<<<<

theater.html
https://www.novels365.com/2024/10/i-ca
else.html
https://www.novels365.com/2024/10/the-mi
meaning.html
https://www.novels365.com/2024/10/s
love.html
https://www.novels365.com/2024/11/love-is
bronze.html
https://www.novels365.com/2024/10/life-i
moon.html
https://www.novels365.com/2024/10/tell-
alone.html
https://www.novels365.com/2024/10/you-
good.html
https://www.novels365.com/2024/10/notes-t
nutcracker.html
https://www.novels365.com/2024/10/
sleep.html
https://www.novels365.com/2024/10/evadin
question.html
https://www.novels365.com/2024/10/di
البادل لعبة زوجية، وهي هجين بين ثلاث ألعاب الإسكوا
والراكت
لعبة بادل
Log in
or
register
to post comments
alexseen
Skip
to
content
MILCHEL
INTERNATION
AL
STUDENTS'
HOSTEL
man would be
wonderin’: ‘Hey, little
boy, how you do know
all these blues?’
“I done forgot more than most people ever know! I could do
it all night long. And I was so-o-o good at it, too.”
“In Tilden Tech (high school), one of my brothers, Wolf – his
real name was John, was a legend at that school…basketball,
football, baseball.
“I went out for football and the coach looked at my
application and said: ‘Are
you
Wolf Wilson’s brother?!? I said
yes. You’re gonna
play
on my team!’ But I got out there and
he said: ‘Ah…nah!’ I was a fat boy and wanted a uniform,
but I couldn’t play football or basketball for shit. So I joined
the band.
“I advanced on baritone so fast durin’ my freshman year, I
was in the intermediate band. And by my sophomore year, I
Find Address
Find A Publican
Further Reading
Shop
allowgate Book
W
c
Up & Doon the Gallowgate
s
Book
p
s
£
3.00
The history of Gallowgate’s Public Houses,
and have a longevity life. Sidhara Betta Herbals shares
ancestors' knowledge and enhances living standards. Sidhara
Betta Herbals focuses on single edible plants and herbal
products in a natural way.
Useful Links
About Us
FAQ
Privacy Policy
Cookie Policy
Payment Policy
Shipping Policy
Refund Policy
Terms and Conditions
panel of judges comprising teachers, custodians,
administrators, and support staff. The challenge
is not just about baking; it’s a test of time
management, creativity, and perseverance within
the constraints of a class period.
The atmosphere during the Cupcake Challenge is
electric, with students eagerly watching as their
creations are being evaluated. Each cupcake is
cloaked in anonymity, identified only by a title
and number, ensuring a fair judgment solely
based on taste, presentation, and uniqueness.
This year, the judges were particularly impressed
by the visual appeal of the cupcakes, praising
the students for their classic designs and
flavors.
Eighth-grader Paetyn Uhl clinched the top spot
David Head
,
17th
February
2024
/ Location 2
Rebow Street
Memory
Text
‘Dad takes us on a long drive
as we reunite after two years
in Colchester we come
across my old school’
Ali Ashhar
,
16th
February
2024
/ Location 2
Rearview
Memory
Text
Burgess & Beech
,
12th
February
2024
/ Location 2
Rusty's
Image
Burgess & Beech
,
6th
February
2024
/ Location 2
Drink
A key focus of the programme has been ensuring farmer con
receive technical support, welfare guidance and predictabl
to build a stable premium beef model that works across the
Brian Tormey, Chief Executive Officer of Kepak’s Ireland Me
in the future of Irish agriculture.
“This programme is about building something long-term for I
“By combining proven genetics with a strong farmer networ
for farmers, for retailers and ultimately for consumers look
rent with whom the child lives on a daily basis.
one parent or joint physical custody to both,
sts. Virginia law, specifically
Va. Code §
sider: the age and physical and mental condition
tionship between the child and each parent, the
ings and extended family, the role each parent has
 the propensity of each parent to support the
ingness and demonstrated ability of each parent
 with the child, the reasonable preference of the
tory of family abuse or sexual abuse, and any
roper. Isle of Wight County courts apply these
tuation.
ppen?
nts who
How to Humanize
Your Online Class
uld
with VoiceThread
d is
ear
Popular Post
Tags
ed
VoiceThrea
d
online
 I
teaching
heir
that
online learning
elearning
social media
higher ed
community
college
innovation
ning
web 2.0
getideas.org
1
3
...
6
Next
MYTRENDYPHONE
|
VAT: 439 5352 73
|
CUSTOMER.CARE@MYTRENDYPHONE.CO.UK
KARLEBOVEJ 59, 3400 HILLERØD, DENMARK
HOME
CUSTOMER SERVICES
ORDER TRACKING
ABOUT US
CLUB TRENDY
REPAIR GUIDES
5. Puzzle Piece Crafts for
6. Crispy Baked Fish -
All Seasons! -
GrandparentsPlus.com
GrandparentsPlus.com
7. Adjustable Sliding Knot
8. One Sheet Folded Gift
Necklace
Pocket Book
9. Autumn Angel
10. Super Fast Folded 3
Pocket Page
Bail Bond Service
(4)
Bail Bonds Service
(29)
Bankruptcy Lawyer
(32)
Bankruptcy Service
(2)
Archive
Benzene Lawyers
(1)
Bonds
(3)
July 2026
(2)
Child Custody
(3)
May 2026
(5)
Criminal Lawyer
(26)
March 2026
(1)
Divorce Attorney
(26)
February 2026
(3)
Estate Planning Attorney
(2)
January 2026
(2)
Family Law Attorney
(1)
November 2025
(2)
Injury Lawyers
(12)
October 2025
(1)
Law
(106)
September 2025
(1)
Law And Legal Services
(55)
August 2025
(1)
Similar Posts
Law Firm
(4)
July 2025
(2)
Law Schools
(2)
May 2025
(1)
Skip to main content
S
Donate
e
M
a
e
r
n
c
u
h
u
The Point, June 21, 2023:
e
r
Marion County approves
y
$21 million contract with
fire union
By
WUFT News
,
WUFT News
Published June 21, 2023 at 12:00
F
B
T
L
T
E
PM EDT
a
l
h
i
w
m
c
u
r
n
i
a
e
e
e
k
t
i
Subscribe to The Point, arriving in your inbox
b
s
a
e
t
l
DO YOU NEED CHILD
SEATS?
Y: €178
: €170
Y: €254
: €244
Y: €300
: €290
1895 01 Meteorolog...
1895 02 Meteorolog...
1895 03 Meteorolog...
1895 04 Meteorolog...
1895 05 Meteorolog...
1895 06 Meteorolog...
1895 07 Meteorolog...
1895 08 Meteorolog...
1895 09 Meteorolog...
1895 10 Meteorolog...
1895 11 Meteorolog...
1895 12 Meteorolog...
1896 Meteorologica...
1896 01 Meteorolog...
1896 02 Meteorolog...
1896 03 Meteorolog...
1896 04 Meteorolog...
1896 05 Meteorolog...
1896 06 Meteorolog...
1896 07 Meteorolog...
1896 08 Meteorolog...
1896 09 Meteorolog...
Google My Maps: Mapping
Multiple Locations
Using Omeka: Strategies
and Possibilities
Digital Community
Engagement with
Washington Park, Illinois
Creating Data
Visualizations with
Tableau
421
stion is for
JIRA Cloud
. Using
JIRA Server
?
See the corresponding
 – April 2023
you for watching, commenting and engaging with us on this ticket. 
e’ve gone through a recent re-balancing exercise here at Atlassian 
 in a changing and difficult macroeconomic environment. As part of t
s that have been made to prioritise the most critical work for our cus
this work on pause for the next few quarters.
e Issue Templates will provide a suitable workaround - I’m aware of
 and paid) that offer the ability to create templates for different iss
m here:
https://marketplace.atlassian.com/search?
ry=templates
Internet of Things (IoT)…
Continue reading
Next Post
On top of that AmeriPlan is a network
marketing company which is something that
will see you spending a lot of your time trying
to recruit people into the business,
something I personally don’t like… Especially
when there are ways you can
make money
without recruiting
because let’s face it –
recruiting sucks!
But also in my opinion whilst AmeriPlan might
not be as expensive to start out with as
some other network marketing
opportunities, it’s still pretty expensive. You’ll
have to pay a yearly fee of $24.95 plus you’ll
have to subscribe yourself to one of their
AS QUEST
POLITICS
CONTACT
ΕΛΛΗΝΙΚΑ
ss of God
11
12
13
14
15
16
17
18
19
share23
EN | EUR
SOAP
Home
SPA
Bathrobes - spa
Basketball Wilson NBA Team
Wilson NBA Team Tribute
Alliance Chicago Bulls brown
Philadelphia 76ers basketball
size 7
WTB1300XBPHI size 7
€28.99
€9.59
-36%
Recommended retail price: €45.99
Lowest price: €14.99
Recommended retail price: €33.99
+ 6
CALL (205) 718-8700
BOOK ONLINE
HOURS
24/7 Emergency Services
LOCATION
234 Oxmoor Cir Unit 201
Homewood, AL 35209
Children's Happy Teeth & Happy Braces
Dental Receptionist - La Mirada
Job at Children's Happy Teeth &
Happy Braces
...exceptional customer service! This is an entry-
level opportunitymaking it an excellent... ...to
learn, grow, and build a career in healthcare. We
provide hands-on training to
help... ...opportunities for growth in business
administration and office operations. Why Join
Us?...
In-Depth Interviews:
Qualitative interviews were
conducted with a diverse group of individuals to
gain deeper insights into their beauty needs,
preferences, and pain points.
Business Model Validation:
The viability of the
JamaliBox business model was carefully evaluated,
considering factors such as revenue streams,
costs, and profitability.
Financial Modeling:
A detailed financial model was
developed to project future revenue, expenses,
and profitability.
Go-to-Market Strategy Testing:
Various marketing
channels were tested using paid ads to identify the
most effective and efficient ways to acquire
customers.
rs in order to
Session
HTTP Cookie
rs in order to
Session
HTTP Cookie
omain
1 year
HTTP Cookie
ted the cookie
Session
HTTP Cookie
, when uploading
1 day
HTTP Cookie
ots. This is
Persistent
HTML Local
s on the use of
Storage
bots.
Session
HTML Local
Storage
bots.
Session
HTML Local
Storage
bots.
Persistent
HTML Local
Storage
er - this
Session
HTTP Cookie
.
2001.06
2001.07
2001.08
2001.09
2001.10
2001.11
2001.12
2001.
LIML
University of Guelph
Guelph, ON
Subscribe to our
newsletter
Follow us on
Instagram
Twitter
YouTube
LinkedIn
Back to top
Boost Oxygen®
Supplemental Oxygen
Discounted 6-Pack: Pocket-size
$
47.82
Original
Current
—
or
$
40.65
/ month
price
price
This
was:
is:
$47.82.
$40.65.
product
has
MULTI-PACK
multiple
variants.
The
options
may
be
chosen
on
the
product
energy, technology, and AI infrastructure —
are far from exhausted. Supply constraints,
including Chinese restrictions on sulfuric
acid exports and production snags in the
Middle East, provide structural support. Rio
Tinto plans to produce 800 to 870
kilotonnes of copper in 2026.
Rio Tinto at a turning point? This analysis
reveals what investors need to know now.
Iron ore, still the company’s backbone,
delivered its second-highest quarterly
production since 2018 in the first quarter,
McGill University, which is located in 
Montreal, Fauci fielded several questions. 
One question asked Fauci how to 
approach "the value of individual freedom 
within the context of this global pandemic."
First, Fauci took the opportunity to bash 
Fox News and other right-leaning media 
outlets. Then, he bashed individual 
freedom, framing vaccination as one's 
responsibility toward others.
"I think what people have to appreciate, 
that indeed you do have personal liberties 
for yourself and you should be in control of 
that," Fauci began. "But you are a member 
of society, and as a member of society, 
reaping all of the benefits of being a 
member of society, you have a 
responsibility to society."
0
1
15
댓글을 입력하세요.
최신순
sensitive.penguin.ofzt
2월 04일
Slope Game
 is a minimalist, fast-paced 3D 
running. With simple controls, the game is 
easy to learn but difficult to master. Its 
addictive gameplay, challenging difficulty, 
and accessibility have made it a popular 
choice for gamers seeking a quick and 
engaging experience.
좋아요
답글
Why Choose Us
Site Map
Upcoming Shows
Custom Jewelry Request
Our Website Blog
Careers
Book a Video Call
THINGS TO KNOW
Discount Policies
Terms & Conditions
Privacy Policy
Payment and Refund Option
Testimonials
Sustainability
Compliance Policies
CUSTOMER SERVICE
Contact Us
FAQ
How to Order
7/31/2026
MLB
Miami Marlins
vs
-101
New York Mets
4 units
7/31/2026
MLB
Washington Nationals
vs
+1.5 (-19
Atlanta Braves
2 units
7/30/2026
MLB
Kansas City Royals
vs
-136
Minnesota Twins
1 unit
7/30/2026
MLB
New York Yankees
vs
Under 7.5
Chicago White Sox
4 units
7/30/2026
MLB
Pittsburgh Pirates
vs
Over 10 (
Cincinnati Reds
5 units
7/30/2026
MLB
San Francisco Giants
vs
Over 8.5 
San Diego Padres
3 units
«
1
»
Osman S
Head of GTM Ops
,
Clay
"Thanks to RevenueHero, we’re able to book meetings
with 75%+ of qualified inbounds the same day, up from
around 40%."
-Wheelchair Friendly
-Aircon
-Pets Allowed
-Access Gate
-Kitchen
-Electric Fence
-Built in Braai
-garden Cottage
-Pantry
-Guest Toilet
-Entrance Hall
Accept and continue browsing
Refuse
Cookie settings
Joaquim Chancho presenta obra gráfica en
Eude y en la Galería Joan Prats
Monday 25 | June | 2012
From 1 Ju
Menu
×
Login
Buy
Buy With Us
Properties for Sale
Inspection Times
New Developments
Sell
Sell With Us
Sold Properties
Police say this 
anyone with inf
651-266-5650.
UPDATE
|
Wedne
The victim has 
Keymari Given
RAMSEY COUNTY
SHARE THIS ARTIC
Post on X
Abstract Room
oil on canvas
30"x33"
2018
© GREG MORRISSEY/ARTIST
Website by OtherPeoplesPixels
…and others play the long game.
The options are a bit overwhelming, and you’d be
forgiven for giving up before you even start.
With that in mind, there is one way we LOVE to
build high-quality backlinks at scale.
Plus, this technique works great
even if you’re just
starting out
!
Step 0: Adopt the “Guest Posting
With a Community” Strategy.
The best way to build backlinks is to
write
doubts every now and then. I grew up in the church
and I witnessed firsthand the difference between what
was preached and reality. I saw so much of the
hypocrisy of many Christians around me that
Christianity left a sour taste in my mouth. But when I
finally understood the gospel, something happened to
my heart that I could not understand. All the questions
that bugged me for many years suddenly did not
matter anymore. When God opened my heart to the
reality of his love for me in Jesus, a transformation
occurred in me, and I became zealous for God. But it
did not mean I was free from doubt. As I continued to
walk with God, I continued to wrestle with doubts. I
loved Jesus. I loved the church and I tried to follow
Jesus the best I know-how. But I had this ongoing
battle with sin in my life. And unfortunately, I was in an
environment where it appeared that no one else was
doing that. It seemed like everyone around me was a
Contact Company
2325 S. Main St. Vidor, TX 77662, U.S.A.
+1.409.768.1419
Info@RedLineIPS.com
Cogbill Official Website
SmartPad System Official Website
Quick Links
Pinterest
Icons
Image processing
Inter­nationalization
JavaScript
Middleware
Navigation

>>>>

> [Instructions for the task]:
In the material above, find the lines that contain "Conditions" and show them.

> [Answer area]:
Terms and Conditions
Terms & Conditions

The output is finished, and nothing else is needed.